Zamknięte szkoły i uczelnie, pustoszejące ulice, kina, teatry, muzea, coraz mniej ludzi w kościołach. To wygląda prawie jak sceneria filmu katastroficznego, na którego końcu zdziesiątkowana zostaje ludzkość i wiara ludzi w Boga zaczyna słabnąć. Sceneria ta przypomina mi obecną sytuację w Polsce i na świecie, ale koniec filmu jeszcze nie nadszedł. Możemy zmienić jeszcze wiele rzeczy, ponieważ ten scenariusz pisze się na naszych oczach i mamy wpływ może nie na rozwój głównych wydarzeń (decyzji rządu), ale na kształt i przebieg wydarzeń w naszych małych wspólnotach, a jeśli i tam nie to na pewno w naszych sercach. Słowa Ojca Świętego Jana Pawła II wypowiedziane w Denver w 1993 roku podczas Światowych Dni Młodzieży trochę przypominają mi wydarzenia dziejące się obecnie we Włoszech. Tam ludzie rzeczywiście siedzą na balkonach i grają, śpiewają i rozmawiają. Śpiewem również można chwalić Pana, a pamiętając słowa Biblii można też przypomnieć sobie wypowiedź Jezusa: „gdzie dwóch lub trzech jest zebranych w moje imię, tam jestem wśród nich” (Mt 18, 20). Dlatego mieszkając w bloku warto wyjść jak owi włosi i chwalić Pana śpiewem i głosić jego naukę.
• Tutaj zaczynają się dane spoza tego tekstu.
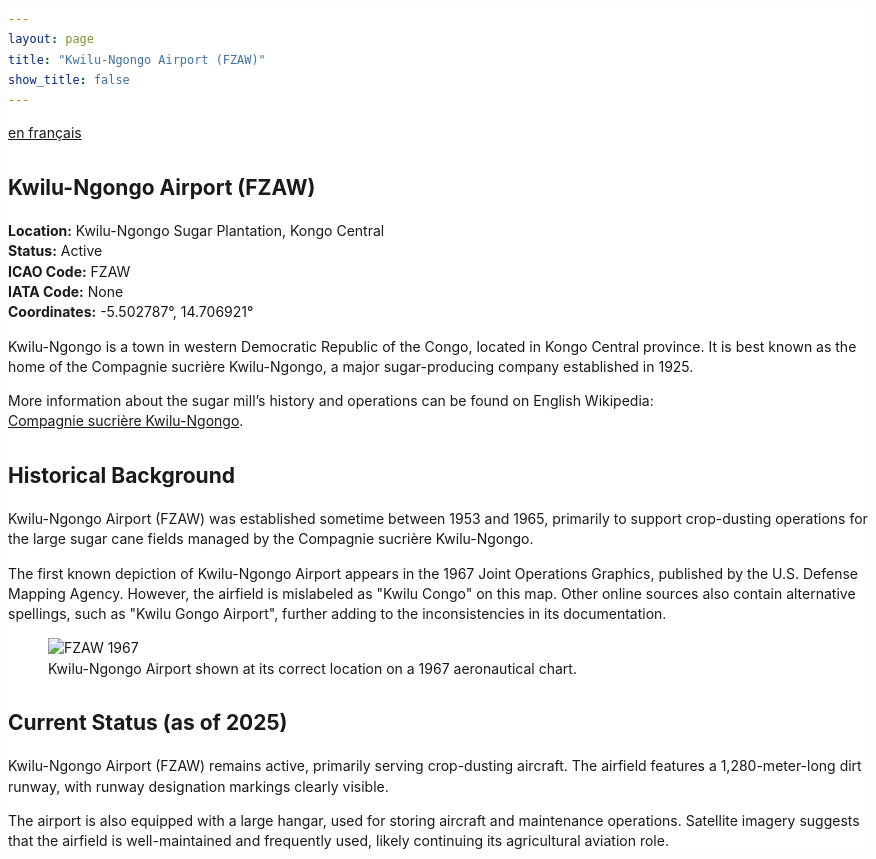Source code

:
```yaml
---
layout: page
title: "Kwilu-Ngongo Airport (FZAW)"
show_title: false
---
```


[en français](../../airports_fr/kwilungongofzaw/kwilu_ngongo_fr.md)

## Kwilu-Ngongo Airport (FZAW)

**Location:** Kwilu-Ngongo Sugar Plantation, Kongo Central  
**Status:** Active  
**ICAO Code:** FZAW  
**IATA Code:** None  
**Coordinates:** -5.502787°, 14.706921°  

Kwilu-Ngongo is a town in western Democratic Republic of the Congo, located in Kongo Central province. It is best known as the home of the Compagnie sucrière Kwilu-Ngongo, a major sugar-producing company established in 1925.  

More information about the sugar mill’s history and operations can be found on English Wikipedia:  
[Compagnie sucrière Kwilu-Ngongo](https://en.wikipedia.org/wiki/Compagnie_sucri%C3%A8re_Kwilu-Ngongo).  

## Historical Background  

Kwilu-Ngongo Airport (FZAW) was established sometime between 1953 and 1965, primarily to support crop-dusting operations for the large sugar cane fields managed by the Compagnie sucrière Kwilu-Ngongo.  

The first known depiction of Kwilu-Ngongo Airport appears in the 1967 Joint Operations Graphics, published by the U.S. Defense Mapping Agency. However, the airfield is mislabeled as "Kwilu Congo" on this map. Other online sources also contain alternative spellings, such as "Kwilu Gongo Airport", further adding to the inconsistencies in its documentation.  

<div class="image-left">
    <figure>
        <img src="/congo-airfields/airports/nkolofumafzar/FZAR_FZAW_1967.png" alt="FZAW 1967" width="70%">
        <figcaption>Kwilu-Ngongo Airport shown at its correct location on a 1967 aeronautical chart.</figcaption>
    </figure>
</div>

## Current Status (as of 2025)  

Kwilu-Ngongo Airport (FZAW) remains active, primarily serving crop-dusting aircraft. The airfield features a 1,280-meter-long dirt runway, with runway designation markings clearly visible.  

The airport is also equipped with a large hangar, used for storing aircraft and maintenance operations. Satellite imagery suggests that the airfield is well-maintained and frequently used, likely continuing its agricultural aviation role.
Podczas trwającej kwarantanny widzę bardzo dużą aktywność ludzi na portalach społecznościowych. Widzę jak moi znajomi i przyjaciele wrzucają filmy i zdjęcia oraz umieszczają krótkie wiadomości mówiące o tym co teraz czują. Spoglądam też stronę na Facebook’u naszej parafii i jest tam informacja o relacjach on-line z nabożeństw. Przecież takie wiadomości mogliby też rozsyłać moi znajomi skoro i tak siedzą przy komputerach lub smartfonach. Czyżby wstydzili się Boga i przynależności do Jego kościoła? Pewnie nie, ale czemu nie piszą o tym na swoich tablicach? Ludzie często boją się opinii innych tak mi się wydaje, ale z drugiej strony co mnie ma obchodzić opinia innych. Ostatnio świat zaczął uczyć tego jak patrzeć tylko na swój czubek nosa i jak tylko ktoś się wychyla to od razu sprowadzać go na ziemię. Może dlatego wielu ludzi boi się wychylić i zrobić coś ponad przeciętność. Strach jest jednak najgorszym doradcą. Panika do niczego nie doprowadzi. Warto zaufać Panu i modlić się do niego. On zawsze nas wysłucha i doradzi.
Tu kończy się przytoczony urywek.